Tomic initially threatened to boycott the tie before saying he would play out of respect for Hewitt.
But he did as much as he could – without refusing to play again – to make it impossible for Masur to select him with a tirade at Tennis Australia following his Wimbledon exit in which he aimed fire at chief Craig Tiley and director of performance Pat Rafter and certainly did not miss.
So instead of a trip to Darwin, Tomic headed for Miami.
Kyrgios, himself embroiled in incident after incident at Wimbledon, cried “I don’t want to be here” during his defeat to Nedovyesov on Friday.
Here’s a young man, who while gifted with ability, let himself down at SW19 with repeated displays of petulance. Surely he’d be keen to make up some ground with the Australian public?
But no, Kyrgios – who himself tweeted criticism of Rafter in the build-up to the tie – seemingly wished he was elsewhere. Like Miami.
Dropping Kyrgios on Sunday and replacing him with Groth was a Masur masterstroke.
Out went the troubled tyro and in came a 27-year-old in the best form of his life and surely pinching himself at his progress.
Just four years ago, Groth was playing Australian Rules socially after quitting tennis. When he returned to the sport, he was ranked 575th in the world – a long way away from a Davis Cup quarter-final.
Now at 68th in the rankings, Groth has enjoyed an excellent year, reaching the third round at the Australian Open and Wimbledon.
He even took a set off Roger Federer on Centre Court at the All-England Club.
That should have been making headlines – instead the circus surrounding Kyrgios and Tomic did.
Groth played superbly on Sunday, serving well in a four-set win over top-ranked Kazakh Mikhail Kukushkin that set it all up for Hewitt to play hero.
Just as important as his win was the fact he wanted to be there.

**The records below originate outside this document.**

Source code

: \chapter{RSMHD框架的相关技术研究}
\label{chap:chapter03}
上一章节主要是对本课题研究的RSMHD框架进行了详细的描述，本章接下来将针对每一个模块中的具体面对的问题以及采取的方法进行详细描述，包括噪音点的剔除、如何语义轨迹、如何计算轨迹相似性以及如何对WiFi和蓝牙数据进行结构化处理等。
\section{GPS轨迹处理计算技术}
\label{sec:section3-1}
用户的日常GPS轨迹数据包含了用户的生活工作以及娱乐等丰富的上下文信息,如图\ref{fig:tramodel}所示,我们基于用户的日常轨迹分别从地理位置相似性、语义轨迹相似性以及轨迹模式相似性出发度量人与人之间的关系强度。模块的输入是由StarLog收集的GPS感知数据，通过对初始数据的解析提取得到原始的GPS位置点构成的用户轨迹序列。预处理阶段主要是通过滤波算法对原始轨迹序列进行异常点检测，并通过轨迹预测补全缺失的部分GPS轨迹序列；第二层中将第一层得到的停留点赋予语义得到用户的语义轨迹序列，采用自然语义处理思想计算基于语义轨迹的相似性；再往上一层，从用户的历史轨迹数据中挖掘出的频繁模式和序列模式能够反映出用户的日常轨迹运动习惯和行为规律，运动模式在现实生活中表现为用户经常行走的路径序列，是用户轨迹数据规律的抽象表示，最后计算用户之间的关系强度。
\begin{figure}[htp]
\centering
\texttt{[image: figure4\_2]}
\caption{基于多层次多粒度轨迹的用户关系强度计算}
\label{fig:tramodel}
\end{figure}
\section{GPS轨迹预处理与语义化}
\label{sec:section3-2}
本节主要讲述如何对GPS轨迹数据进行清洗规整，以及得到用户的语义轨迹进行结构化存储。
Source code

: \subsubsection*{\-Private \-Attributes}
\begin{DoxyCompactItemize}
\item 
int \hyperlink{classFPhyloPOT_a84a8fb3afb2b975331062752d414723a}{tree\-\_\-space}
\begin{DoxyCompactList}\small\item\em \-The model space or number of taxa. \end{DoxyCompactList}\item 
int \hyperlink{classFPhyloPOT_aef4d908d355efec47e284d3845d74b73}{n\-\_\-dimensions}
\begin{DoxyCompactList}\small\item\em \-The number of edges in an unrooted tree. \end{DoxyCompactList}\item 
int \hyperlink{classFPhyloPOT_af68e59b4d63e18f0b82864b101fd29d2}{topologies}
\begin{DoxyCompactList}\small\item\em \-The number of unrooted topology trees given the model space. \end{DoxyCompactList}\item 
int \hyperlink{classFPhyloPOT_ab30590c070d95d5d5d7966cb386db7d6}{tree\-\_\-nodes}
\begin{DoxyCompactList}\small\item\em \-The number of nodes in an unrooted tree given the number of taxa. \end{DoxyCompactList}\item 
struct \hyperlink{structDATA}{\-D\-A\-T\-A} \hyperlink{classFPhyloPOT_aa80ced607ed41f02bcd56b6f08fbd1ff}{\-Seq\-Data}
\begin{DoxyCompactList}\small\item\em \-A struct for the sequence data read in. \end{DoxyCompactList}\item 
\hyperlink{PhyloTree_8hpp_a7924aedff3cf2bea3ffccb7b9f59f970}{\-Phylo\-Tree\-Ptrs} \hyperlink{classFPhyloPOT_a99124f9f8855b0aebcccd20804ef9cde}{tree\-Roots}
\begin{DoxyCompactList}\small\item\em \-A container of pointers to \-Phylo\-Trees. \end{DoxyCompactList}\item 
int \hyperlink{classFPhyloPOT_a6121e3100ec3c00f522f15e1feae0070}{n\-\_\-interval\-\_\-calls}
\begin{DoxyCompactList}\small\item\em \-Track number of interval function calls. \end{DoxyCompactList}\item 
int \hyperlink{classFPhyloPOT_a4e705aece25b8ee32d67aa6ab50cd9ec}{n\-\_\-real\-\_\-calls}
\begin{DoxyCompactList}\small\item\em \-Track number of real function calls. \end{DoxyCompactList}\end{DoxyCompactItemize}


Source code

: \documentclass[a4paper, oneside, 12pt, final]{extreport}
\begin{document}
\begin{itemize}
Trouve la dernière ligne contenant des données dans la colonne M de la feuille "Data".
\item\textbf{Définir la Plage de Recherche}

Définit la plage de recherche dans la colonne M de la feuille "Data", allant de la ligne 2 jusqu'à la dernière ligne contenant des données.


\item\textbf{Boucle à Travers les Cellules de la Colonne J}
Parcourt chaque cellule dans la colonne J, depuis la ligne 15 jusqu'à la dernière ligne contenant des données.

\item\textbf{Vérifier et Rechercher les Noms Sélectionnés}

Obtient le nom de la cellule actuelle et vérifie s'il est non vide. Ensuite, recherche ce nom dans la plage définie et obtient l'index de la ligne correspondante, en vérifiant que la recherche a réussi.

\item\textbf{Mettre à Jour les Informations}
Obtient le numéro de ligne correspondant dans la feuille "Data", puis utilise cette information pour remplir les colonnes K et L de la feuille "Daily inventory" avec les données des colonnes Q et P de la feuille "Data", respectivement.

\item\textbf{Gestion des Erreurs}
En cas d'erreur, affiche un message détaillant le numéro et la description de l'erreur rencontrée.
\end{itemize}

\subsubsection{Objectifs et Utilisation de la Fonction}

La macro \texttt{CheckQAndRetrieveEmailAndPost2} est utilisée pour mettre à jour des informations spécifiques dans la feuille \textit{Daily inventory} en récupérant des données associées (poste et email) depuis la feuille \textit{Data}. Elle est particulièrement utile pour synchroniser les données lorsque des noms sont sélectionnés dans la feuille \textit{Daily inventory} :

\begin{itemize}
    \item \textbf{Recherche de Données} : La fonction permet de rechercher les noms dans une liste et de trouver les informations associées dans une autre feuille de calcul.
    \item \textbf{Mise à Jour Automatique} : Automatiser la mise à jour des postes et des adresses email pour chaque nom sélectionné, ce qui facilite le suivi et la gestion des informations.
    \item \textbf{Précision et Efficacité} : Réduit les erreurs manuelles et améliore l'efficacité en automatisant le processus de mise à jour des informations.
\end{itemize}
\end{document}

Post-match comments left us in doubt at what winning meant to Groth.
“We’ve still got one more [win] to go, but this is probably the most amazing thing I’ve ever had in tennis. It’s unbelievable,” he said.
It should be said that Hewitt and Groth are older, and wiser, than Tomic and Kyrgios. But you know that it means everything for them to represent their country.
With Tomic and Kyrgios, even though they say it, you get the feeling they are only doing so because they are supposed to.
If it was down to pure talent, then Tomic and Kyrgios would be the preferred pairing in all of Australia’s Davis Cup matches.
They surely must realise now that it is about plenty more than that. The reminders have been countless.
If social media and talkback radio is anything to go by, the general public are running out of patience with them. Being young and naïve won’t wash forever.
It hasn’t been a great month for Australian tennis, which has dealt with scandal after scandal.
But progression to the semi-finals of the Davis Cup – for the first time since 2006 no less – is a genuinely good story.
If the penny drops with Tomic and Kyrgios, it will be an even better one.